Por dos razones. En primer lugar, podría dar resultados. Es cierto que el comportamiento reciente del Sr. Trump no augura nada bueno. Acusar a los demócratas de facilitar el asesinato de policías, como lo hizo en las últimas etapas de la campaña, no es la mejor manera de fomentar espíritus bipartidistas. El señor Trump podría renunciar a la idea de firmar cualquier legislación en los próximos dos años, prefiriendo gobernar por orden ejecutiva, mientras se despoja contra la oposición.
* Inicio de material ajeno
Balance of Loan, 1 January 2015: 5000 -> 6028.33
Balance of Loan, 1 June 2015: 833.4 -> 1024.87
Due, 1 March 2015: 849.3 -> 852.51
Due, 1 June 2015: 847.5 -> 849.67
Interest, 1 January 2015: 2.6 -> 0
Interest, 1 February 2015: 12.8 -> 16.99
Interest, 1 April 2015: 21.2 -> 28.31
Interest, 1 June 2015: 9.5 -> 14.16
Pero también puede sorprenderse, demostrando que está más dispuesto a tratar con los demócratas que otros presidentes republicanos. El principio motivador de Trump es el interés propio más que la lealtad hacia las partes. Él ha demostrado estar dispuesto a descartar algunas posiciones de partido de larga data, para bien o para mal. El papel del negociador en jefe podría adaptarse a su ego.
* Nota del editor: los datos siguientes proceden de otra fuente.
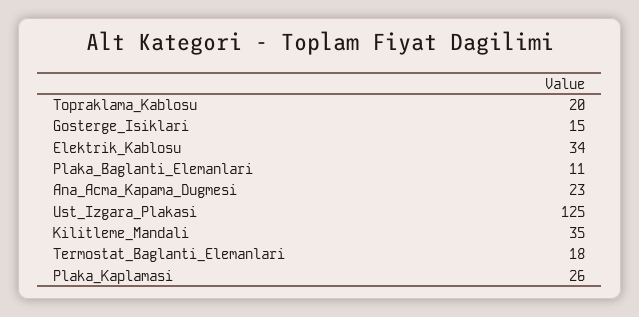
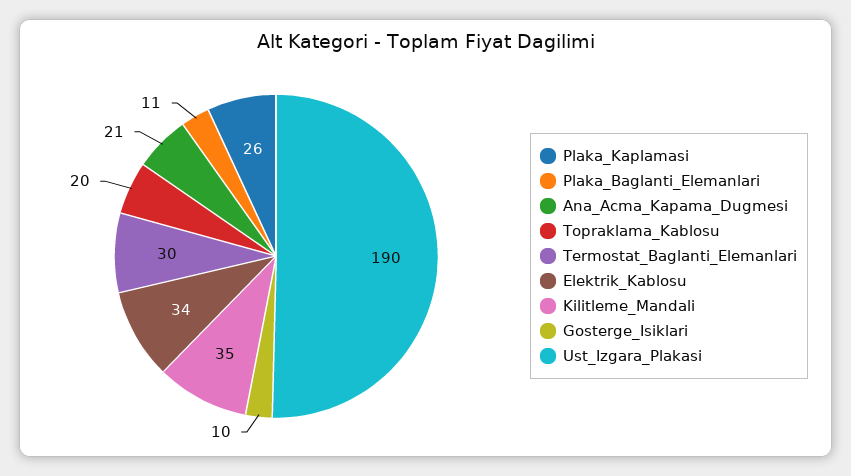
Gosterge_Isiklari: 15 -> 10
Ana_Acma_Kapama_Dugmesi: 23 -> 21
Ust_Izgara_Plakasi: 125 -> 190
Termostat_Baglanti_Elemanlari: 18 -> 30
Segundo, incluso si fracasan los esfuerzos bipartidistas, comportarse de manera responsable es en interés de los demócratas a largo plazo. En general, los demócratas quieren que el gobierno federal funcione bien. Los republicanos, por el contrario, aún consideran que las palabras “Soy del gobierno y estoy aquí para ayudar” son una microagresión. Gridlock no hace nada por la confianza en el gobierno, que es algo que los demócratas necesitan para ganar la confianza de los votantes. Nos guste o no, tienen más que perder por disfunción que los republicanos.